Lately it has become common to receive interesting feedback from many
a young Muslim women, educated in the west, that are sold on the
Islamic ‘mandate’ of Hijab. It can be a valid argument that a woman
ought to have the freedom to wear the headgear Hijab or any other
variation of Islamic veil, but their clich d argument that it is
‘better’ than women’s alleged ‘objectification’ in the West shows no
less ignorance of western feminism and cultures than, for comparison,
the present US government’s being heck-bent on pushing its unique
version of democracy as the standard for the rest of the world to
emulate, without considering any modifications to acknowledge their
present cultural and educational differences.
Over the internet I have met some of these neo-con(servative) Muslima
women who, in their ‘belief’ that Islamic laws regarding women are the
highest form of respect not only ever accorded to women but can ever
be in the future, have routinely made ill-informed and vanilla,
faith-based comments against Western feminism and secularism. It is
interesting they often forget that, had the West been a variation of
Islamic cultures where theocracy is enforced by the state, their
privilege to higher education, freedom of movement, and ability to get
the jobs they get trained to do might have been very different–and
for the negative. But that is when we consider reality rationally!

• What is asked:
[a] Answer these questions about the text on hijab:
(i) According to the writer, what may be a valid argument?
(ii) Where has the writer met the women described in the second paragraph?
(iii) What three things does the writer say these women might have found very different if the West were a state-enforced theocracy?
[b] Carry on the text on hijab, starting right after its final sentence.
The material that follows has nothing to do with the text on hijab.

• Extracted entries:
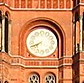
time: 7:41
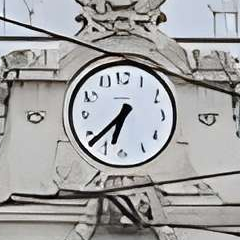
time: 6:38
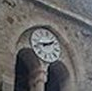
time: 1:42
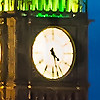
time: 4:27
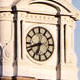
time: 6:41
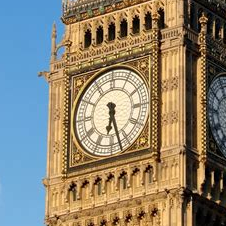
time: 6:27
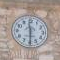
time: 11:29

==

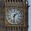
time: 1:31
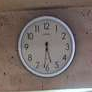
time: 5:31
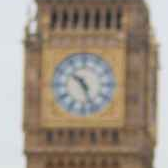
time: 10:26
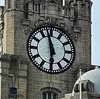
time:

• Responses by task:
[a]
(i) That a woman ought to have the freedom to wear the Hijab or any other variation of Islamic veil.
(ii) Over the internet.
(iii) Their privilege to higher education, their freedom of movement, and their ability to get the jobs they get trained to do.

[b]
It has been rather sad to read hotly-argued emails from these
respectful ladies that explain the benefits women are entitled to in
Islam as far superior to what women are accorded in Western societies.
To the question why there is no single Islamic theocratic country
where such superiority is observable, their quick comment has been
that none of those countries conform to “true” Islam. That I find to
be quite irrational, more so coming from these secularly educated
In regards to the French ban on Hijab, France may have had motivations
beyond what it has admitted officially to implement the ban. However,
when Muslim men and women argue about women’s rights to wear it and
also that it is ‘mandated’ in Islam, they seem to ignore the reality
that only a small percentage of global Muslim women wear variations of
it. Is it because the majority Muslims once again got the ‘mandate’
wrong? Yes, according to these ladies. But why should their
privileged-social-status take of Islam be regarded as the ONLY correct
one when other takes seem equally possible, they seldom offer answers
beyond “It is so because I believe it to be so.” Where have I heard
that before in discussion pertaining to faith?
I bumped into the article below while researching a topic on women’s
oppression. Although composed in 1995 and specific about women in
Iran after 15 years of Islamic fundamentalism’s ascension to power, it
seems to have much convergence today to the reality of women’s issues
within Islam and its fundamentalist uprising around the world, which
puts a new spin on the old message using these Muslimas as
footsoldiers against its anti-secular position.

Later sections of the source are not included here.